Lecture politique – de la passivité à l’entraide
La force de My Hero Academia est d’exposer un miroir à peine déformant de notre propre monde. Les civils passifs de la série ressemblent à nos citoyens fatigués, qui délèguent tout aux institutions et se contentent de protester quand celles-ci échouent. Le Deku-sauveur renvoie aux figures du leader providentiel, qu’il soit politique, religieux ou médiatique, auxquelles nous confions notre destin comme s’il suffisait d’une personne pour redresser la barre. À l’inverse, la chaîne des liens que dessine l’arc Dark Deku incarne une autre voie : celle de la solidarité, de l’entraide et de la responsabilité partagée. Le salut est collectif, et non dans une figure providentielle, qu’elle soit individuelle ou institutionnelle.
En creux, la série reprend à sa manière une idée chère aux penseurs anarchistes auxquels je suis personnellement attaché. Bakounine affirmait que personne n’est libre si tous ne le sont pas ; Kropotkine voyait dans l’entraide une loi fondamentale, plus forte que la compétition, pour expliquer la survie et la dignité humaines.

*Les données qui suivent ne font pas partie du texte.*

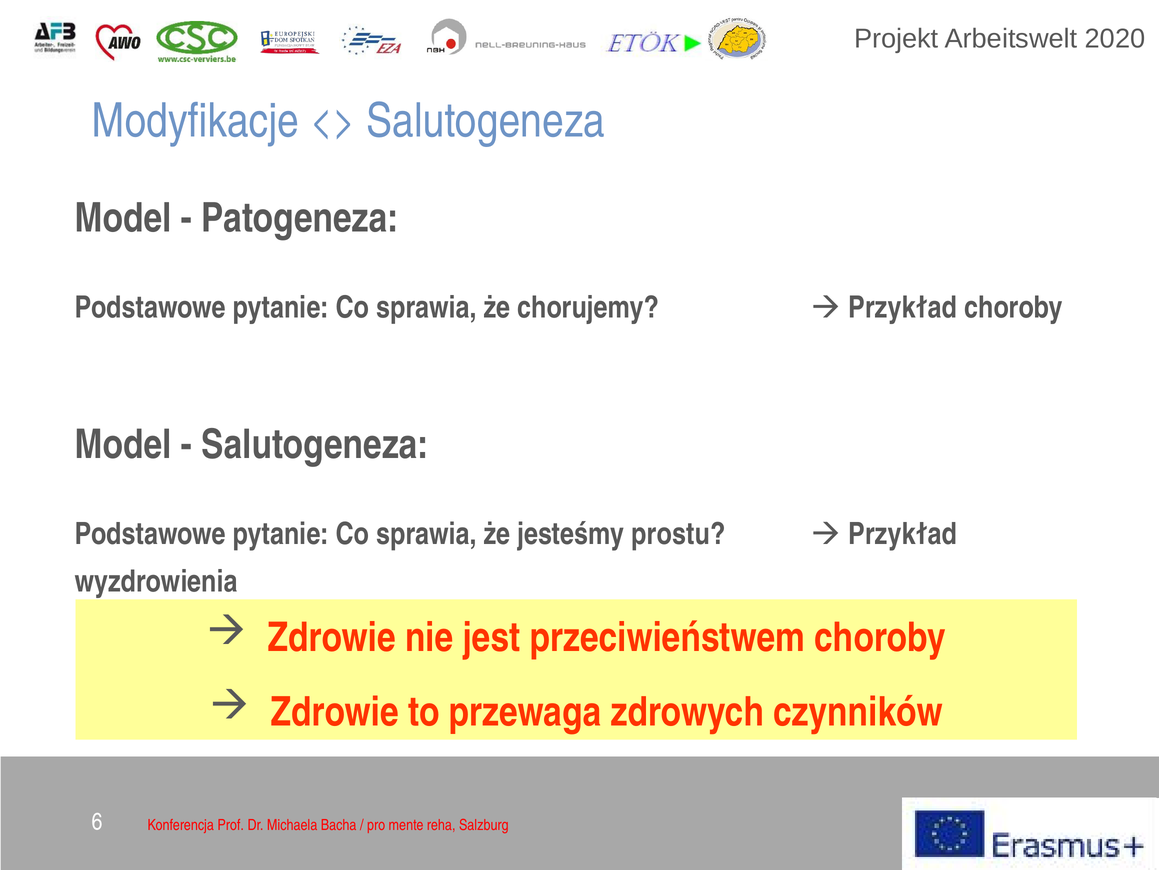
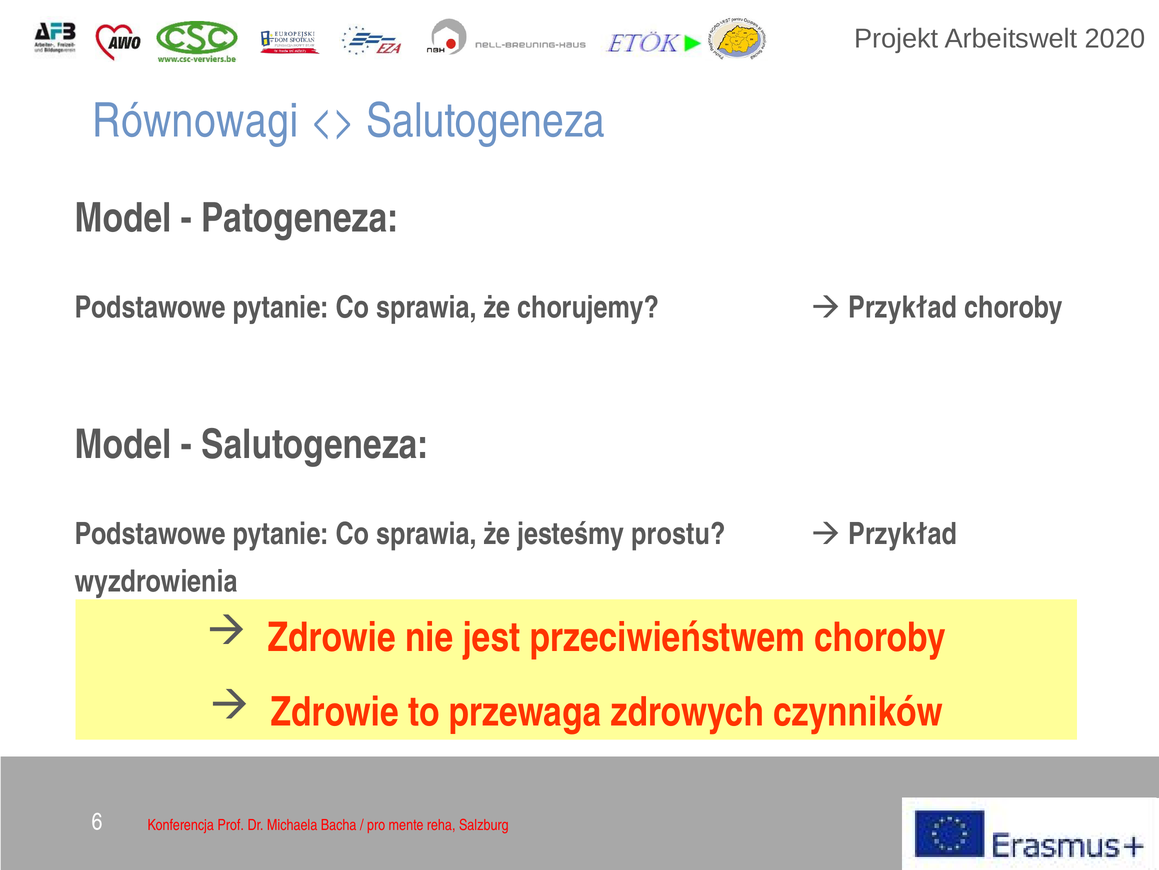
Modyfikacje: Modyfikacje -> Równowagi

My Hero Academia met en scène cette intuition : un héros isolé s’effondre, une collectivité reliée s’élève.
Ce que l’épisode 137 nous dit n’est pas : « Admirez Deku ». C’est plutôt : « Soyez tous Uraraka ». Soyez ceux qui rappellent aux autres que le salut ne vient pas d’un surhomme, mais d’un tissu relationnel où chacun joue sa part. Soyez ceux qui osent dire à la foule : « Regardez, ce héros n’est pas une machine, il est l’un de nous. Et nous devons être là pour lui autant qu’il l’est pour nous. » Loin de flatter le fantasme du sauveur, la série nous invite à le dépasser. Elle esquisse une société où la puissance collective ne repose pas sur quelques individus exceptionnels, mais sur la capacité de chacun à accueillir, à relier et à prendre part.

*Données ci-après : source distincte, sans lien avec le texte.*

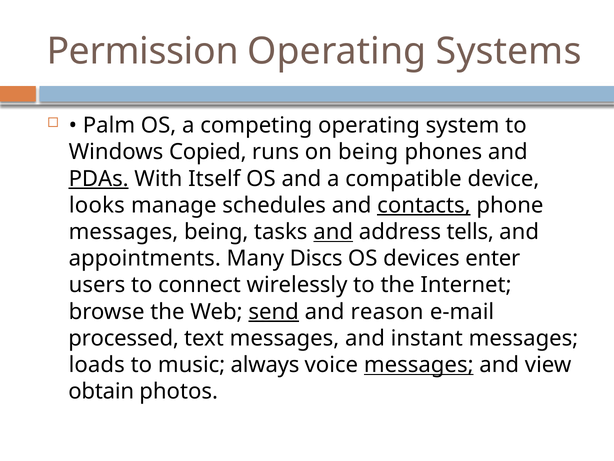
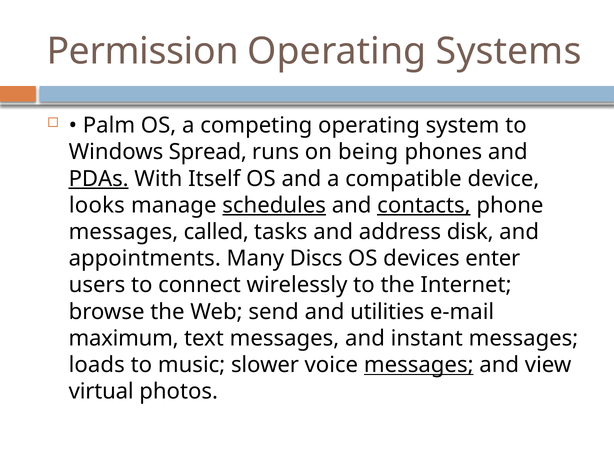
Copied: Copied -> Spread
schedules underline: none -> present
messages being: being -> called
and at (333, 232) underline: present -> none
tells: tells -> disk
send underline: present -> none
reason: reason -> utilities
processed: processed -> maximum
always: always -> slower
obtain: obtain -> virtual
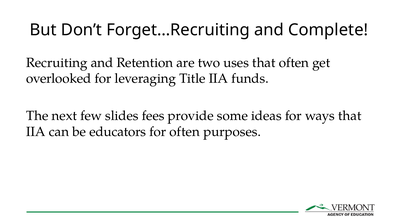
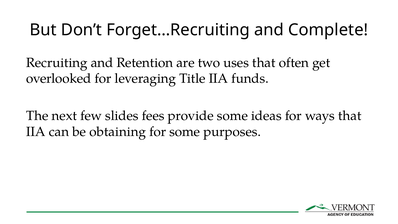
educators: educators -> obtaining
for often: often -> some
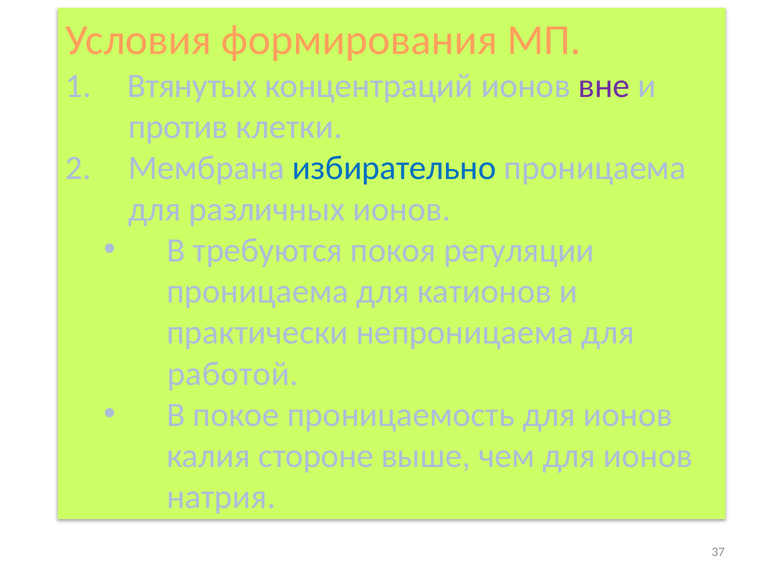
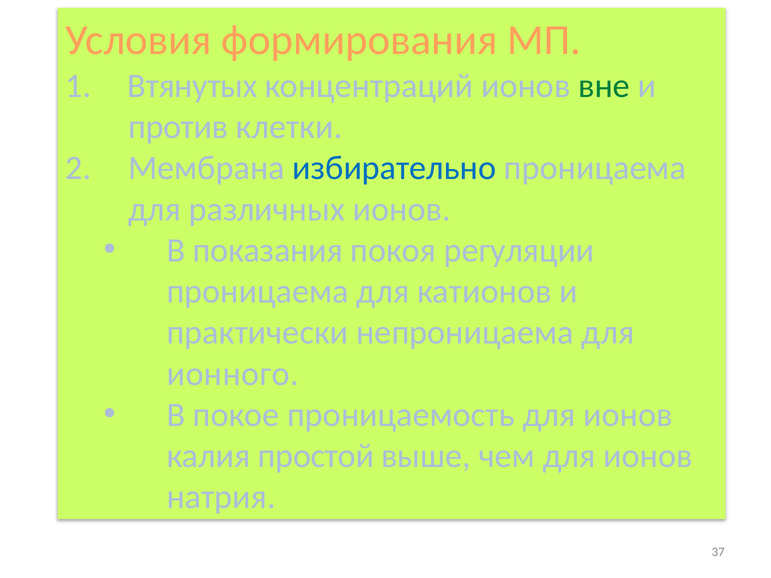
вне colour: purple -> green
требуются: требуются -> показания
работой: работой -> ионного
стороне: стороне -> простой
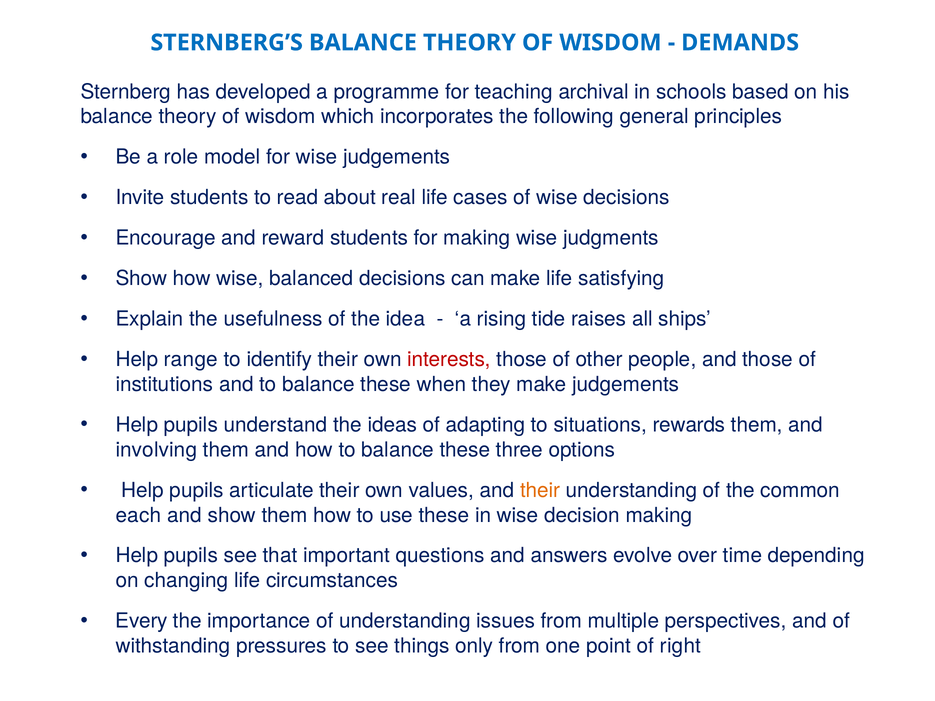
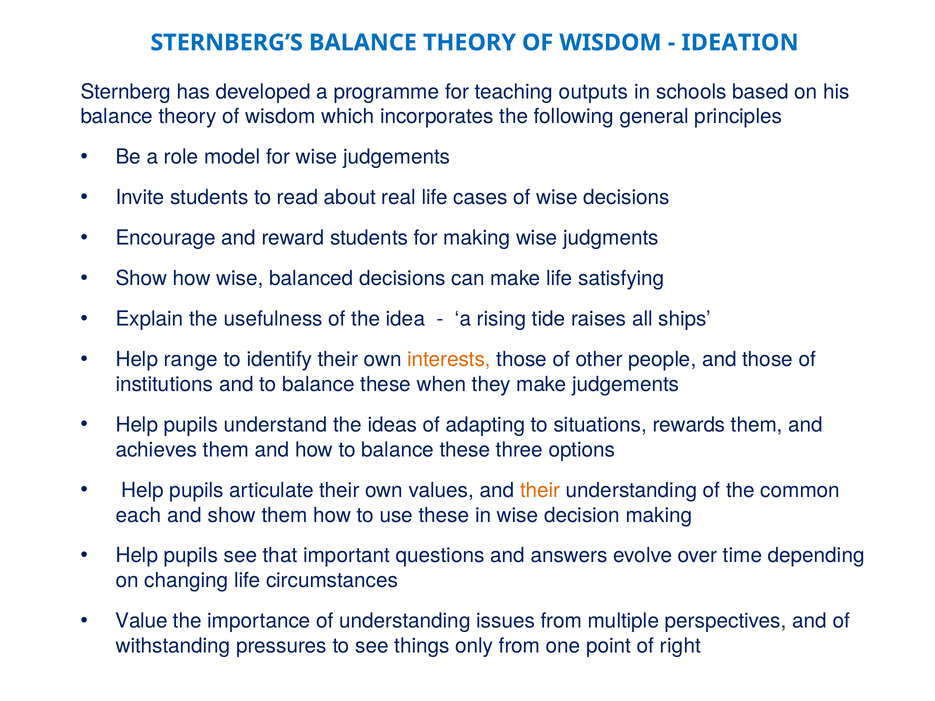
DEMANDS: DEMANDS -> IDEATION
archival: archival -> outputs
interests colour: red -> orange
involving: involving -> achieves
Every: Every -> Value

Conclusion – Ce que MHA m’enseigne
Au bout du compte, My Hero Academia ne nous parle pas tant de super-pouvoirs que de la manière dont une société choisit de se tenir debout ou de s’effondrer. En suivant Deku, nous voyons à quel point la tentation du sauveur solitaire est séduisante… mais vaine. En écoutant Uraraka, nous découvrons que l’héroïsme véritable n’est pas dans la verticalité d’un individu, mais dans la réciprocité d’un lien.

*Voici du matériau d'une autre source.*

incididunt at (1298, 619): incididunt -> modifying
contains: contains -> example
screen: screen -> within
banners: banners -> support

C’est peut-être là que la série devient politique : elle ne nous demande pas de croire au prochain All Might, ni d’attendre un chef providentiel. Elle nous invite à tisser, chacun à notre place, des relations qui permettent à la fragilité de ne plus être un poids isolé, mais une force partagée.
Je ne crois pas aux têtes qui dépassent, ni aux figures qui prétendent parler pour tous. Je crois à ce tissu patient, horizontal, qui détourne l’énergie de l’ego pour la tourner vers le bien commun. Et si My Hero Academia me touche tant, c’est parce qu’au fond, elle me murmure que ce monde-là n’est pas une utopie lointaine : il commence dans la manière dont nous nous relions les uns aux autres.
La pandémie de covid nous en a donné un aperçu fugace : pendant quelques semaines, le langage de la solidarité a pris corps. On applaudissait aux fenêtres, on se souciait des plus fragiles, on redécouvrait le voisinage. Mais cet élan n’a pas tenu, et c’est cela qui me déçoit profondément : nous avons laissé se déliter ce que nous aurions pu entretenir, préférant revenir chacun à nos calculs et à nos peurs. Comme si la solidarité n’était qu’une parenthèse de crise, et non le socle d’une société vivante.
L’héroïsme, finalement, n’est pas dans la force d’un seul, mais dans la fragilité assumée de tous.